_Exercise_
Pull out every line of the rows below that contains the word "tallest". Treat uppercase and lowercase as different.

_Records shown_
BEGIN
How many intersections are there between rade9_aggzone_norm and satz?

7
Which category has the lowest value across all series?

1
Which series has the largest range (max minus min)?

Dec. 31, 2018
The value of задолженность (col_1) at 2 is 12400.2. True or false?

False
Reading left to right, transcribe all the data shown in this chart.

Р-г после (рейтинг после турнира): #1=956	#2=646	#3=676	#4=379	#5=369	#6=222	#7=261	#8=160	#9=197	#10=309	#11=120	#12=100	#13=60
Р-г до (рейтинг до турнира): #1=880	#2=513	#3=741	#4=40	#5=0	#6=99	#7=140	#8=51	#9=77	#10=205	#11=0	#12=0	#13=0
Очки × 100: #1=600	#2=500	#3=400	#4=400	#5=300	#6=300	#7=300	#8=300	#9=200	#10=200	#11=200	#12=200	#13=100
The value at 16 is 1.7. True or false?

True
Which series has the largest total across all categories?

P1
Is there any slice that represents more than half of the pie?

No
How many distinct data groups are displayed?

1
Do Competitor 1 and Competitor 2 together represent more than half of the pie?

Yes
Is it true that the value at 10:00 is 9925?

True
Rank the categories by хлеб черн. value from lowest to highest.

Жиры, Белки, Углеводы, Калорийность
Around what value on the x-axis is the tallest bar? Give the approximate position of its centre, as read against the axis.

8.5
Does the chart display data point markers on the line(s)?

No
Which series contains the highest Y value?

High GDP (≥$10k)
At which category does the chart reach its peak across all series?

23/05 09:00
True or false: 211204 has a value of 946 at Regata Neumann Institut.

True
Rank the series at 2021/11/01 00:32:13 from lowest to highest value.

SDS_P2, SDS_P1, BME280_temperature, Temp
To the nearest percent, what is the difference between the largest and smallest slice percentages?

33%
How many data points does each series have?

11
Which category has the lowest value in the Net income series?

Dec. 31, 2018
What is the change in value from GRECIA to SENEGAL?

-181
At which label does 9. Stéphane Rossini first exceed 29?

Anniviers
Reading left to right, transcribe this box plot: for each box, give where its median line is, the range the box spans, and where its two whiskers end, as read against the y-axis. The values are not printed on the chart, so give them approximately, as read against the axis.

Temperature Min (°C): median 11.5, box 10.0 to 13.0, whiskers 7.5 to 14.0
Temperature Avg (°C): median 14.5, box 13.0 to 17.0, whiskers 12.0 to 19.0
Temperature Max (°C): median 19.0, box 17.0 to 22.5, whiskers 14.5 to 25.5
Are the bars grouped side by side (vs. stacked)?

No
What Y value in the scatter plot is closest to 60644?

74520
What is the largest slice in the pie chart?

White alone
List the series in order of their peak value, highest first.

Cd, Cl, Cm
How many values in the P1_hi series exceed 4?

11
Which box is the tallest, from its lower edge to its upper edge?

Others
END
_Answer to the problem_
Around what value on the x-axis is the tallest bar? Give the approximate position of its centre, as read against the axis.
Which box is the tallest, from its lower edge to its upper edge?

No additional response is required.